When you think 'success', think 'succession'

30 March 2007

Shaun Sandiford

by Shaun Sandiford

Adopting Wrap can transform the value of your business, but your choice of provider will be key to good succession planning, says Shaun Sandiford

Building a successful business is not easy and, unless you are a teenage Internet billionaire, will usually have taken you years of concentrated effort to achieve. So it's only natural that all business builders like to think that their firms will live on after them, whether in the hands of their children, friends or business partners.

In most respects, Financial Advisers are no different, and, once your business is firmly established, planning the succession tends to become an increasing priority. And the reasons are not just sentimental, there is also the need to turn those years of effort into cash and security for yourself and your dependants.

Where Financial Advisers do differ from most others is in the way their businesses are valued. With most firms still mainly reliant on income from initial commissions on sales, few have any significant inherent value; unlike the local butcher or chemist, location is not a selling point and goodwill is worth little, if anything: all they really have to offer is a client base which is actually no more than a stock of raw material that has already been well re-used, to say the least. No, a successful Financial Adviser is akin to the celebrity chef patron of a restaurant, without whom it will be just another restaurant, with no reputation, and the new owner will have it all to do from scratch.

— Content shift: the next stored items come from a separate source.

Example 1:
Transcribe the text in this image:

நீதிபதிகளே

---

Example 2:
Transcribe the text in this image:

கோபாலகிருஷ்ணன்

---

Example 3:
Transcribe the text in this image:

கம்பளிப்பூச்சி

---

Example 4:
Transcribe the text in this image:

Fortunately, things are now changing, at least for Financial Advisers who have begun the transition to Wrap-based business. By moving to Wraps, they are exchanging dependence on new sales commissions for an ongoing stream of trail commissions and/or fees derived from servicing and advising their clients. That stream of income will have a value that can be properly assessed on the basis of hard records, so these businesses will not only be worth more intrinsically, but financing their purchase will be an easier and more practicable proposition, particularly for management buy outs or children wishing to take over a family firm.

However, 'Wrap' is still used as a generic term for a gamut of widely-differing propositions and your choice of Wrap platform will have a significant bearing on both the level of service you are able to offer and deliver to clients, and the degree to which you are able to build up the value of your business.

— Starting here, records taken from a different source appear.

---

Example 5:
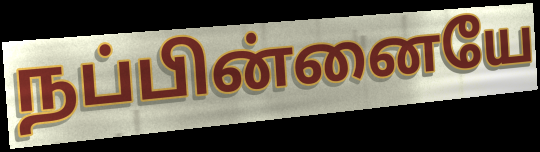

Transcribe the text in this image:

நப்பின்னையே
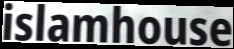
islamhouse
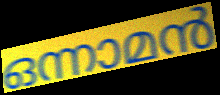
ഒന്നാമൻ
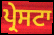
ਪ੍ਰੇਸਟਾ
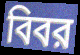
বিবর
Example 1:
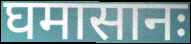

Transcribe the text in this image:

In order to maximise both the benefits to your clients and the succession prospects for your business, true open-architecture Wrap is a must, and nothing less will do. From a client benefit point of view, the limitations of the supermarket platforms are fairly obvious, fund choice is restricted to their internal fund catalogues, and the need to pick and mix tax wrappers largely negates the simplicity of Wrap and replaces transparency of charging with complexity, if not downright opacity. But from the perspective of maximising the value of your business, they cannot provide the clear historical analysis of trail commission which is essential to an accurate (and therefore favourable) valuation.

However, if you choose a Wrap with true open-architecture, it will not only allow you full control of your remuneration but also has the facility to show its history, month by month and client by client, at the touch of a button. That means better valuation, easier financing of a buy-out, or simple collation of renewals should you wish to retire and remain a sleeping partner.

Getting your succession planning right can also help make your business even more successful in the meantime. Financial Advisers consistently identify their main problem as the inability to recruit, train and retain first class 'para-planners'. Hardly surprising, if the first thing they discover on joining is that their new employer plans to sell up in a few years, to the local big firm, that they don't want to work for and may already have turned down. But they would be really motivated if, instead, you were able to say that you were committed to remaining independent, and would be putting together a properly structured buyout scheme to enable them to take it over in a few years' time.

Even though it will be run by my successors, 'Shaun Sandiford & Sons Wealth Management' will still have a nice, solid ring to, especially when heard from my Caribbean hideaway.